Пример #1
0
def main():

    # Data loading and preprocessing
    nltk.download('stopwords')
    driver = NILCDriver(emb_type='glove', subtype='cbow', dimension=300)
    driver.download_extract()
    g1 = NewsG1Driver(file_name='g1_final.txt')
    g1.preprocess()
    g1.save_sentences()

    # MCI data
    mci = MCIDriver(file_name='data_set_cohmetrix_cn_trh_1.0.json')
    mci_data, mci_target = mci.preprocess()

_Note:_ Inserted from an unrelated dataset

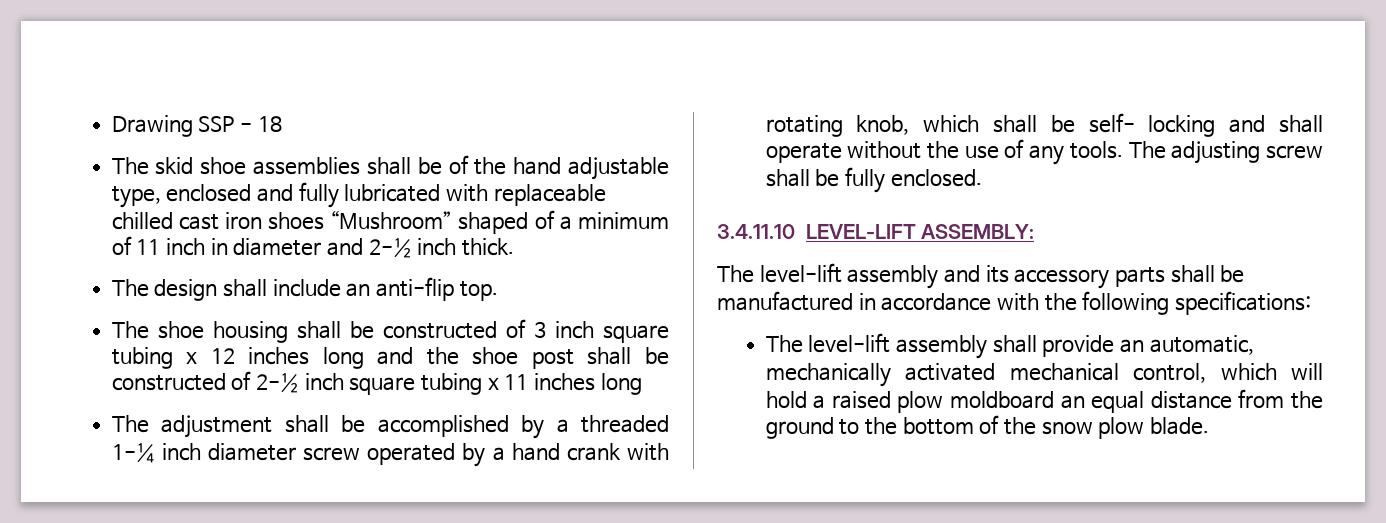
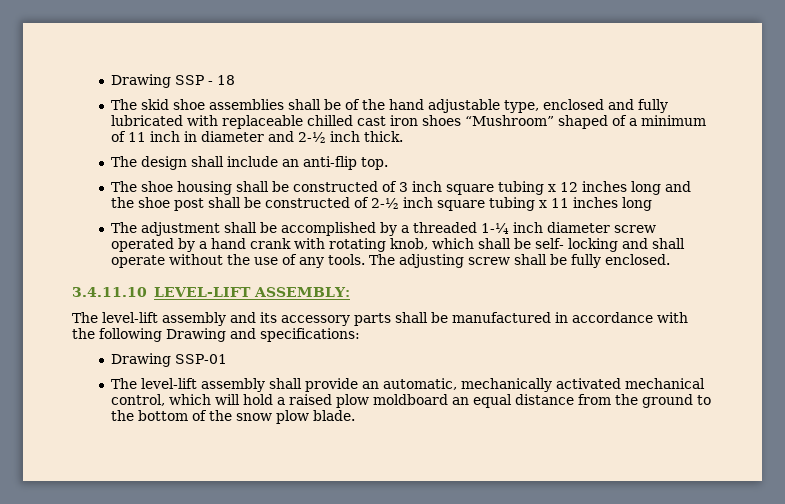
(1170, 303) none -> [166,328,256,342] Drawing and
(1311, 303) none -> [111,353,228,367] // Drawing SSP-01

    with open('data/processed_g1_final.txt') as g1_file:
        data = [line for line in g1_file]

    # Model training
    rnn_ae = Autoencoder(encoding_dim=500, embedding_dim=300, embedding_file=driver.file_name + '.txt')
    x_train, y_train, word_index, output_shape = rnn_ae.data_formatting(data)

    x_test, _, _, _ = rnn_ae.data_formatting(mci_data)

    rnn_ae.build(word_index, output_shape)
    rnn_ae.fit(x_train, y_train, 10, 128)
    rnn_ae.save_model_single_file()

    x_train_clean = rnn_ae.encoder.predict(x_train)
    x_train_noise = rnn_ae.noise_encoder.predict(x_train)
    x_train_encoded = np.concatenate([x_train_clean, x_train_noise])
    y_train_encoded = [0] * len(x_train_clean) + [1] * len(x_train_noise)

    x_test_encoded = rnn_ae.encoder.predict(x_test)
    y_test_encoded = mci_target

    clf = LogisticRegression()
    clf.fit(x_train_encoded, y_train_encoded)

    print("Accuracy: %0.2f" % accuracy_score(y_test_encoded, clf.predict(x_test_encoded)))